Complementações audiovisuais
Com o intuito de complementar as discussões deste artigo, vamos deixar nesta seção sugestões de vídeos que mostram a prática das ferramentas citadas anteriormente. Como dissemos, a escolha de qual ferramenta usar depende do seu objetivo e da sua finalidade. Portanto, deixaremos vídeos para diversas opções.
Conclusão
Wireframes e protótipos são instrumentos complementares do design de interfaces. Em UI, ambos são importantes porque a qualidade da interface depende tanto da disposição dos elementos quanto da forma como o sistema responde às ações do usuário. A literatura clássica de IHC mostra que interfaces eficazes precisam ser compreensíveis, consistentes, previsíveis e avaliáveis.

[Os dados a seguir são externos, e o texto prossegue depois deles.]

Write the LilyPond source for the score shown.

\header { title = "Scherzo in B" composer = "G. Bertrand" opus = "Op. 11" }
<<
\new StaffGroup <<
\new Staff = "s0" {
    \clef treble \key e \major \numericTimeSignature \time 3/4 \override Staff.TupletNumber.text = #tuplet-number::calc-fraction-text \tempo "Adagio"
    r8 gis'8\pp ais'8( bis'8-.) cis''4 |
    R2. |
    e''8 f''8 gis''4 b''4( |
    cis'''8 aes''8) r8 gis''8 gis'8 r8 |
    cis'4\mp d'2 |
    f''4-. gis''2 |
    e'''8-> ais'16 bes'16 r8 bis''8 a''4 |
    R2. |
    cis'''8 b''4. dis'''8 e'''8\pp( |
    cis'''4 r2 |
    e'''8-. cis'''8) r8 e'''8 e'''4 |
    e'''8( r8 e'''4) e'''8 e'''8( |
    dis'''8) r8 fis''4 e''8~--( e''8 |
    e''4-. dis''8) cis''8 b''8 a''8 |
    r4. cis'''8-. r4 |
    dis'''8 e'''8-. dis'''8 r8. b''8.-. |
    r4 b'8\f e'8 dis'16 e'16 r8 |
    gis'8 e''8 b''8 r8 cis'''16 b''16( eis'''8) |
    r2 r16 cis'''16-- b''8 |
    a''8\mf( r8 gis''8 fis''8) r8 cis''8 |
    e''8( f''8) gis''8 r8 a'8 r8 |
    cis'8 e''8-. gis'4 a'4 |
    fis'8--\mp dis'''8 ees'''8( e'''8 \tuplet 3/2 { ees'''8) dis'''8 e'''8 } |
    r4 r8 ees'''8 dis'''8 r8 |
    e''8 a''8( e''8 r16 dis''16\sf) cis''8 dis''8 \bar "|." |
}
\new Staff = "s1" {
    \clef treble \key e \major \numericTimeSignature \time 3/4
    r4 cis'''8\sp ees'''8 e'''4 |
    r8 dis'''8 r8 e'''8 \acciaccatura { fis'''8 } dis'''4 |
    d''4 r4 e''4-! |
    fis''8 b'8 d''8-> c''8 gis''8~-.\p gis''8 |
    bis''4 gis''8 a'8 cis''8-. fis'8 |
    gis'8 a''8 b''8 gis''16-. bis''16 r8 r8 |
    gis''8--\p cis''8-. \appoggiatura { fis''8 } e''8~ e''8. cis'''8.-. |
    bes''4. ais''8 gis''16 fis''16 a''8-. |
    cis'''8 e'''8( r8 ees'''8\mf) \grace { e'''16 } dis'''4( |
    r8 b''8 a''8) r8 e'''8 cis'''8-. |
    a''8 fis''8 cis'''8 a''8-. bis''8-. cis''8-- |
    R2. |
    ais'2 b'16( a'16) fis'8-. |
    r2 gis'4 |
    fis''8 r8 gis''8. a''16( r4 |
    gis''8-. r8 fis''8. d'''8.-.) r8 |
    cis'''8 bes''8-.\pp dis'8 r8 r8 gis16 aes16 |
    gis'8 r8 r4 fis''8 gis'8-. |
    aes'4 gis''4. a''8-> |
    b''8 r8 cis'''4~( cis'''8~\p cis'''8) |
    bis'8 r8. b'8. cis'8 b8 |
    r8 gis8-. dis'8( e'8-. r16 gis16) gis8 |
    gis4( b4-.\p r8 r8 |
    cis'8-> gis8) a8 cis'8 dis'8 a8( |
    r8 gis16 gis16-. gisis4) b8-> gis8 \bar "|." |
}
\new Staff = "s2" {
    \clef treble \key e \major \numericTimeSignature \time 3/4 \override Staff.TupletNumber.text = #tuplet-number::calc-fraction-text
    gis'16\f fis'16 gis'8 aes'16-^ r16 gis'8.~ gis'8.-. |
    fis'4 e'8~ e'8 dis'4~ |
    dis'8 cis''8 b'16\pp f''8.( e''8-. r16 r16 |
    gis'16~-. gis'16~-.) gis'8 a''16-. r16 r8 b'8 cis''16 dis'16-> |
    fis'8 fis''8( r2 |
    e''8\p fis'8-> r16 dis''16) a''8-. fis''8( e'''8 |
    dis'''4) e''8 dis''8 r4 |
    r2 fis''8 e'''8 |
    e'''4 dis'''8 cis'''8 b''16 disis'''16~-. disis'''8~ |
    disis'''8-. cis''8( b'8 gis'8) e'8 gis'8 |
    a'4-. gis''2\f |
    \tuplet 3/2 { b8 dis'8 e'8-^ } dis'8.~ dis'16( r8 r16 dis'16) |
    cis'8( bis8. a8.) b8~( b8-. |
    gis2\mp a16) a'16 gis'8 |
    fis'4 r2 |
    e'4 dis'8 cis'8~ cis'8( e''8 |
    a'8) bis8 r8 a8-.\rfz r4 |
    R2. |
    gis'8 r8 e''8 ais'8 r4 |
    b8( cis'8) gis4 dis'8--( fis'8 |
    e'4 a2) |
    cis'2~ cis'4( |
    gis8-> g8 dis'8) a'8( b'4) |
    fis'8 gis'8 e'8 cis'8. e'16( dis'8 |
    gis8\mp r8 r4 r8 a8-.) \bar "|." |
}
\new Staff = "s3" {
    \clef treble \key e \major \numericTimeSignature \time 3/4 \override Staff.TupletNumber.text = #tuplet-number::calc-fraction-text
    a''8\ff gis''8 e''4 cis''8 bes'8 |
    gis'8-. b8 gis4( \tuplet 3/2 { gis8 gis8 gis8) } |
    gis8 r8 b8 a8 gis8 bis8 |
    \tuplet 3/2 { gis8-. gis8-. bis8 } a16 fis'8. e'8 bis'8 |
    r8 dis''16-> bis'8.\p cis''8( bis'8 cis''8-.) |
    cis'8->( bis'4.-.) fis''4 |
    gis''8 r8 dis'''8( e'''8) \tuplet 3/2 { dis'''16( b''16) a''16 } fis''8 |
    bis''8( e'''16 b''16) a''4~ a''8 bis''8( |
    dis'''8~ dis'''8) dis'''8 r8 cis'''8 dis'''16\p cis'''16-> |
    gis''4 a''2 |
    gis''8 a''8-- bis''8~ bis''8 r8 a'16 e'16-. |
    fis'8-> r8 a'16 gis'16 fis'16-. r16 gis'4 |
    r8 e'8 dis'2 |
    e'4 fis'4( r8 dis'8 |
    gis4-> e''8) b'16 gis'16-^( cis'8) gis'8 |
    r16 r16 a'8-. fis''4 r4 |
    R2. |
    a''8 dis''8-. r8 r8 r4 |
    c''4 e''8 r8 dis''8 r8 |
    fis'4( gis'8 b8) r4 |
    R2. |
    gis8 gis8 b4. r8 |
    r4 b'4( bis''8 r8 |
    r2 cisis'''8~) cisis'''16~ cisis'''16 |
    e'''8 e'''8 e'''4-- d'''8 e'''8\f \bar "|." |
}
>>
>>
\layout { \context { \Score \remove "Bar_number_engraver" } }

Trabalhar com wireframes e protótipos é também trabalhar com raciocínio de fluxo. Durante o processo, aprendemos que uma boa interface não nasce do improviso estético, mas de sucessivas decisões sobre estrutura, fluxo, feedback, visibilidade e validação com usuários. E esse talvez seja o principal valor formativo desses artefatos.
Obrigado pela leitura e bons estudos!
Referências
COOPER, Alan et al. About Face: the essentials of interaction design. 4. ed. Indianapolis: Wiley, 2014.
INTERACTION DESIGN FOUNDATION. What is wireframing? 2016. Disponível em: <https://ixdf.org/literature/topics/wireframe>. Acesso em: 18 abr. 2026.
INTERACTION DESIGN FOUNDATION. What are interactive prototypes? 2018. Disponível em: <https://ixdf.org/literature/topics/interactive-prototypes>. Acesso em: 18 abr. 2026.
NIELSEN NORMAN GROUP. UX Prototypes: low-fidelity vs. high-fidelity. 2016. Disponível em: <https://www.nngroup.com/articles/ux-prototype-hi-lo-fidelity/>. Acesso em: 18 abr. 2026.
NORMAN, Donald A. The design of everyday things. Revised and expanded ed. New York: Basic Books, 2013.
PREECE, Jennifer; ROGERS, Yvonne; SHARP, Helen. Interaction design: beyond human-computer interaction. 4. ed. Chichester: John Wiley & Sons, 2015.
SHNEIDERMAN, Ben; PLAISANT, Catherine. Designing the user interface: strategies for effective human-computer interaction. 4. ed. Boston: Addison-Wesley, 2005.